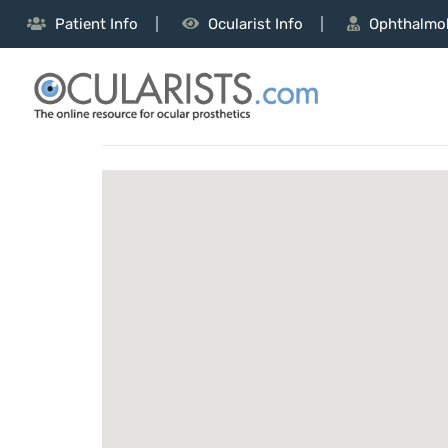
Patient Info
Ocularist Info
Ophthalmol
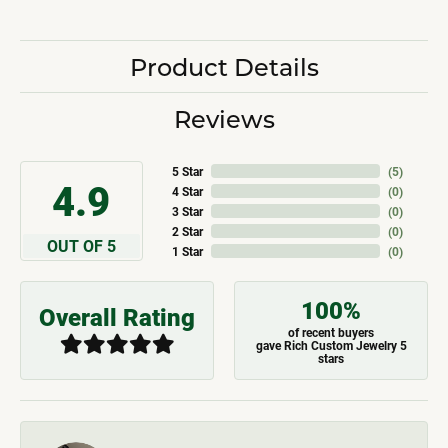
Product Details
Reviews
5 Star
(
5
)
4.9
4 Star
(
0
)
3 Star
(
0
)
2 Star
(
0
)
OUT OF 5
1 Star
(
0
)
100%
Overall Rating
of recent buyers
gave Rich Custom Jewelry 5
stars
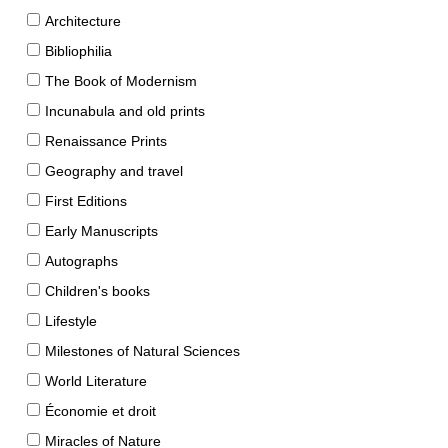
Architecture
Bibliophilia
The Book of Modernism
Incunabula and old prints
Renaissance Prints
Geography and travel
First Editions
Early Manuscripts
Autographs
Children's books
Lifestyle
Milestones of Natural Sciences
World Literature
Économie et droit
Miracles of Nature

★ ★ ★ ★

A verbatim copy of every record is required, with all pictures excluded.

Patient Info
Ocularist Info
Ophthalmol
Product Details
Reviews
5 Star
(
5
)
4.9
4 Star
(
0
)
3 Star
(
0
)
2 Star
(
0
)
OUT OF 5
1 Star
(
0
)
100%
Overall Rating
of recent buyers
gave Rich Custom Jewelry 5
stars
Architecture
Bibliophilia
The Book of Modernism
Incunabula and old prints
Renaissance Prints
Geography and travel
First Editions
Early Manuscripts
Autographs
Children's books
Lifestyle
Milestones of Natural Sciences
World Literature
Économie et droit
Miracles of Nature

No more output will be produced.